In a recent conversation with Jordan and his Grandpa, he asked the usual of how I was doing and if everything was going well with the baby. And then he wanted to know to the real question...is she craving anything or eating unusual foods? To which Jordan replied, she already ate unusual foods. They both had a good laugh about it and he said he knew Jordan was gonna say that!
I've always been a foodie. I love to cook and bake. Food just tastes better when it's homemade. I wondered what my eating habits would be like during my pregnancy, but honestly I don't think there's been much change. What was good to me before is still good. And it's no secret I've always loved to experiment with new things and that has still held true.
And yes a normal dinner for me is pickles, olives, pepperoncinis, hummus and pita bread. Unusual...maybe.
I've been a reader of food blogs for quite a while and I have some sites I love to scope out for new recipes, but Pinterest has made that all too easy. There are so many tantalizing recipes just waiting to be made! And make them I do. And when I show you this next recipe, you'll see why!
OMV! (oh my vegan) My house smells so good! These are just the right amount of sweetness for the morning and the bursts of strawberries in every bite is killer! These are absolutely necessary to add to your summer baking!
Not to mention the fact that Desmond did a happy dance in my belly after I ate these. He's quite the fan too! But I can't claim all of the success of this delicious recipe. It's adapted from Smitten Kitchen. But my version is veganized. So if you want the original head over there, though my changes are not that drastic.
strawberries and cream biscuits
ingredients:
2 1/4 cup all-purpose flour
1 TBS. baking powder
1/4 cup raw sugar
1/2 tsp. salt
6 TBS. cold vegan butter
1 cup chopped very ripe strawberries
1 cup full-fat coconut milk
Directions:
Preheat oven to 425 and line a baking sheet with parchment paper
In a large bowl, whisk together the flour, baking powder, sugar, and salt.
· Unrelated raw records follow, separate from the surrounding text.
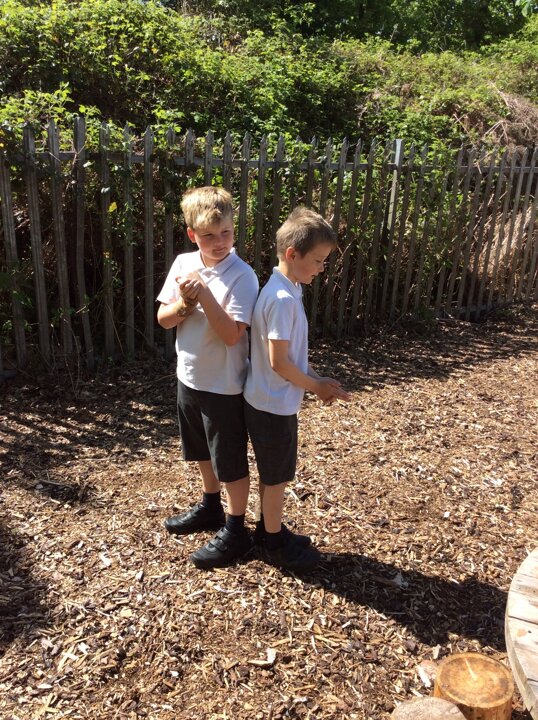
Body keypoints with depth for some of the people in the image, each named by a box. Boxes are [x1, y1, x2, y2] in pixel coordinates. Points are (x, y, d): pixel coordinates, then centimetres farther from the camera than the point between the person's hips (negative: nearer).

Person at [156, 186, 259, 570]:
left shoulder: (242, 276, -18)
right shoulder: (183, 264, 0)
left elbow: (231, 334, -24)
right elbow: (163, 319, 2)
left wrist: (204, 293, -30)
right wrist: (186, 302, -18)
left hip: (224, 386, -6)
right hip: (189, 378, 7)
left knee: (232, 462, 9)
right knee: (204, 452, 24)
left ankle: (236, 531, 26)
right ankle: (209, 507, 46)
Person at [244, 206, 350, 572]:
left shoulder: (286, 290, 5)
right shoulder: (283, 299, -26)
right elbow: (279, 362, -25)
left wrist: (316, 379, 2)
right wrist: (317, 386, -12)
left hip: (271, 401, 9)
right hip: (274, 405, -9)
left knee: (273, 472, 23)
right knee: (277, 475, 9)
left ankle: (269, 528, 40)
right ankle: (275, 543, 28)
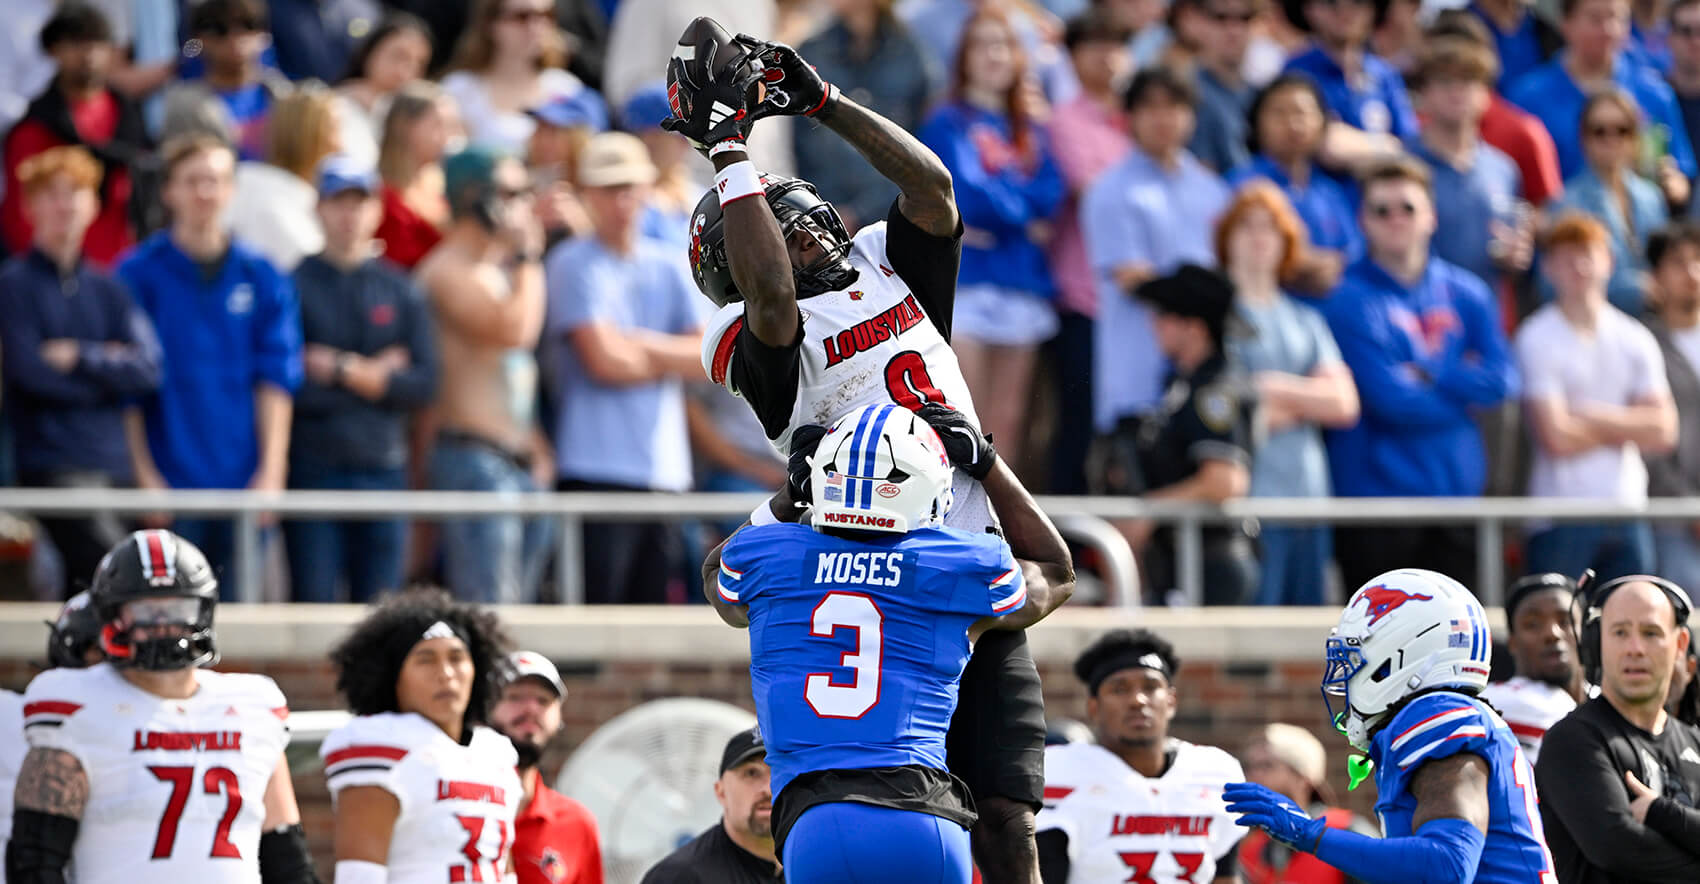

Then cut in your cold butter until little pebbles begin to form and your flour becomes crumbly.
Now stir in your strawberries.
And fold in the coconut milk, being sure not to over mix and over work your dough.
Flour a clean surface and place dough there, sprinkling a little more on top to make it easier to roll out.
Roll out to 3/4 of an inch, then using a biscuit cutter or glass, cut straight down into the dough without wiggling to cut your biscuits. Gather the scrap dough to form remaining biscuits.
Place on your prepared baking sheet, and bake for about 15 minutes.
Allow to cool slightly, but I think their best eaten warm!
You could even add a dollop of your favorite ice-cream or whip topping for a lovely summer evening treat! Seriously...do it!